**Task**
Copy out every line of the listing below word for word, but leave the pictures out.

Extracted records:
# # # #

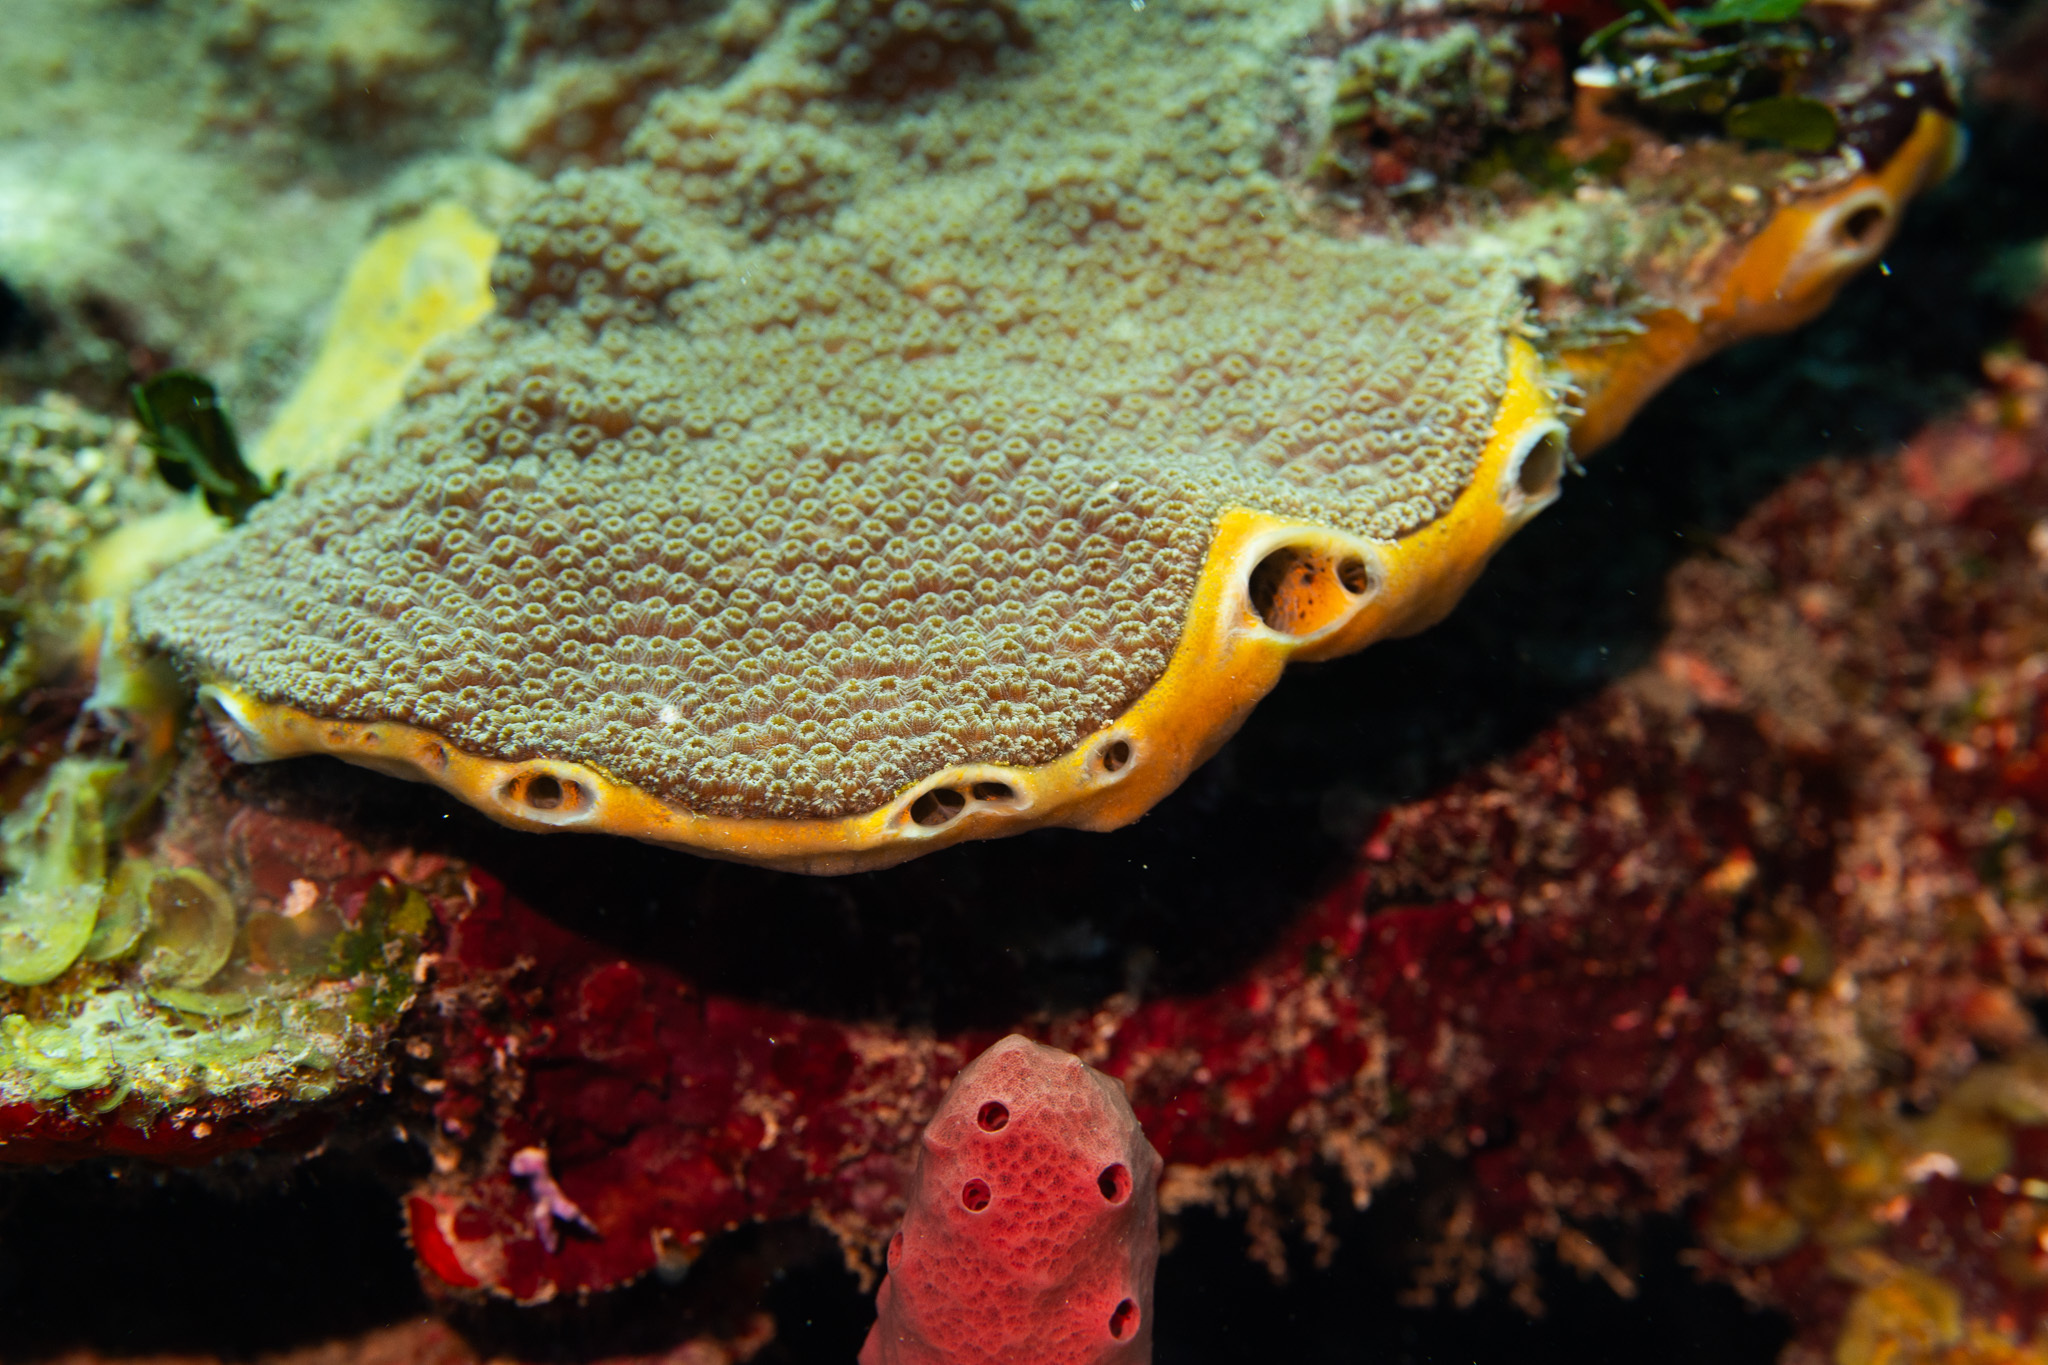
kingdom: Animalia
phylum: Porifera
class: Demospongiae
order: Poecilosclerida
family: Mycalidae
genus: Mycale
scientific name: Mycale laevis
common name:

# # # #

**Exercise answer**
kingdom: Animalia
phylum: Porifera
class: Demospongiae
order: Poecilosclerida
family: Mycalidae
genus: Mycale
scientific name: Mycale laevis
common name:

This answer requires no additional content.